Along the coast, many hills meet the sea directly. Waves erode exposed headlands, while quieter waters in bays and estuaries favour sediment deposition. Rivers deliver sediment that builds coastal plains and small deltas. Because most rivers enter the sea independently, they divide the plains into separate units, and faults often accentuate the boundary between hills and plains. The plains of Xinchang and Shengzhou along the Cao'e River, the Huangyan–Wenling Plain on the lower Ling River, the Ou River estuary in Wenzhou, and the Zhangzhou, Quanzhou, Xinghua and Fuzhou plains in Fujian are estuaries formed by fluvial deposition.

== Geology ==
The belt from Xiangshan Harbour southwards to Haifeng is often referred to as the Zhejiang–Fujian Pacific fold belt. Structurally, this zone trends from north east to south west and runs broadly parallel to the coastline. Tectonic compression and repeated faulting have fragmented the terrain into a mosaic of dissected hills and mountains, with granite and rhyolite commonly forming prominent ridges, often in synclinal positions. Variations in lithology produce clear contrasts in relief. The Daiyun Mountains exemplify granite uplands and rise to 1550 m, whereas areas underlain by softer sedimentary rocks develop into lower hills.

Faulting along the eastern flank of the Wuyi Mountains has generated high mountain blocks and deep gorges, while the hilly regions of Guangze, Shaowu, Jian'ou and Youxi extend further east. The western Wuyi Mountains form the watershed between Fujian and Jiangxi. Archaean gneiss and other ancient strata constitute the basement and are intruded by extensive granite bodies.

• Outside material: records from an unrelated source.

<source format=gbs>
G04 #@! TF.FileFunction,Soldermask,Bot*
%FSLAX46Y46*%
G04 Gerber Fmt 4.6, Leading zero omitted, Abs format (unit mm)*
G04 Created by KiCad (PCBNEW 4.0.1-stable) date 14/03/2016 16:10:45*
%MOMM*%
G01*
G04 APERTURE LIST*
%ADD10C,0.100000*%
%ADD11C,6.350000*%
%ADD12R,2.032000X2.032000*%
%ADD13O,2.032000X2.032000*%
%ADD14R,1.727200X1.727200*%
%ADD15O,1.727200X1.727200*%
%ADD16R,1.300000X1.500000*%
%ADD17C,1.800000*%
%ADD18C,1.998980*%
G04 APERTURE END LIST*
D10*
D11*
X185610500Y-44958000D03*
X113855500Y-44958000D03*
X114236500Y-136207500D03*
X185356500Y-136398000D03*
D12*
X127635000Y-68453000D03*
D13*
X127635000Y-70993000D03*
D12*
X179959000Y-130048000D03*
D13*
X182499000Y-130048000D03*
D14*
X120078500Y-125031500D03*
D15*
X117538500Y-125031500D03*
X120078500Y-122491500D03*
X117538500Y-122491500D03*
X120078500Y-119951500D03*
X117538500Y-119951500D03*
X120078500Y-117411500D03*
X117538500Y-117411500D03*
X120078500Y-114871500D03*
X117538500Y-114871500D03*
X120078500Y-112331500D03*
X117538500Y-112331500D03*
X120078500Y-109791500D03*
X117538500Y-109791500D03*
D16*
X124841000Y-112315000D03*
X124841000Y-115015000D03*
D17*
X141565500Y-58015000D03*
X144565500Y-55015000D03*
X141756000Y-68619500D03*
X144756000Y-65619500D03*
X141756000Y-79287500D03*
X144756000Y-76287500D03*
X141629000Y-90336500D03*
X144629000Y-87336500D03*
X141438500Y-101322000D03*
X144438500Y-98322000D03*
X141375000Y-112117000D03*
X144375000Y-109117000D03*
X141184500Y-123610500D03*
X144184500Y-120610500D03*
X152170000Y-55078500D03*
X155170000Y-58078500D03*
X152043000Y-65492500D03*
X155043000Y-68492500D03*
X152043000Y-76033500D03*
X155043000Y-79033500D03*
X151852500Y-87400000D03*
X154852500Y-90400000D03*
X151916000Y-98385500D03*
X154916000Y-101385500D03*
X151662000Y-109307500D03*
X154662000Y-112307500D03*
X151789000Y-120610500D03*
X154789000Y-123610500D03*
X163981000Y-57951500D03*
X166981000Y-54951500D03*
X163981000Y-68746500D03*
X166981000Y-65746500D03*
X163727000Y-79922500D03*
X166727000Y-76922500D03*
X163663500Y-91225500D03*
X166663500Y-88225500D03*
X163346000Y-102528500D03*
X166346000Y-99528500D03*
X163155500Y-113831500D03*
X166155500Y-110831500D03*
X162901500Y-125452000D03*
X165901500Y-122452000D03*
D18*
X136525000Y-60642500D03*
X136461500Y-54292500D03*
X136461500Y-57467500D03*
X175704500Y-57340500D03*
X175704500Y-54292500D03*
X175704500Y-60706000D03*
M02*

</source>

In the eastern part of the belt, Jurassic, Cretaceous and early Tertiary red beds are well developed, together with widespread granite, rhyolite and tuff.

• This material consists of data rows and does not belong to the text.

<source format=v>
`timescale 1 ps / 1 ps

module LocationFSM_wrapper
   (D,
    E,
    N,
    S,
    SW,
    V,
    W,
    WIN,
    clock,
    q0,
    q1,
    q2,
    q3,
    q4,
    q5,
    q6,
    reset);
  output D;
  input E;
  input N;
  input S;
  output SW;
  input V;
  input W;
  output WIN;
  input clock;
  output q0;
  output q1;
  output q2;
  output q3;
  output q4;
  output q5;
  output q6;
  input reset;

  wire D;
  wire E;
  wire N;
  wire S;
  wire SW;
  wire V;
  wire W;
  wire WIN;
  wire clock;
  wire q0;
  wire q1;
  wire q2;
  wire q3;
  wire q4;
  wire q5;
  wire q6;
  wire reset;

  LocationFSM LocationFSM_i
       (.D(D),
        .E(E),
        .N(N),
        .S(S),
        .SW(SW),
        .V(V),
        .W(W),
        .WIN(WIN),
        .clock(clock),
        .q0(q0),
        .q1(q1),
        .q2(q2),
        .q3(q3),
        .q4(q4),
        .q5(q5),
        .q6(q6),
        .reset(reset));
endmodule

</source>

Across Fujian and north eastern Guangdong, the land surface generally declines from west to east. Sandstone strata of Cretaceous and early Tertiary age that underwent little folding were later deeply incised by river erosion, producing the present pattern of parallel valleys and aligned ridges. Along the eastern seaboard, rocky shores dominate and the coastline is markedly indented, with numerous headlands, bays, deltas and islands. Many islands and embayments originated from the submergence of parts of the former hill country during relatively recent geological periods. Among the offshore islands, the Zhoushan Archipelago is the most extensive, and Xiangshan Harbour, Sanmen Bay and Sansha Bay are representative coastal embayments.

== Resources ==
Evergreen broadleaved forests are widely distributed across the region, with substantial tracts of primary forest preserved alongside valuable wildlife resources. Common economic crops include citrus, oil tea camellia and tung oil tree. The coastline is dotted with numerous good natural harbours, and fisheries are comparatively well developed.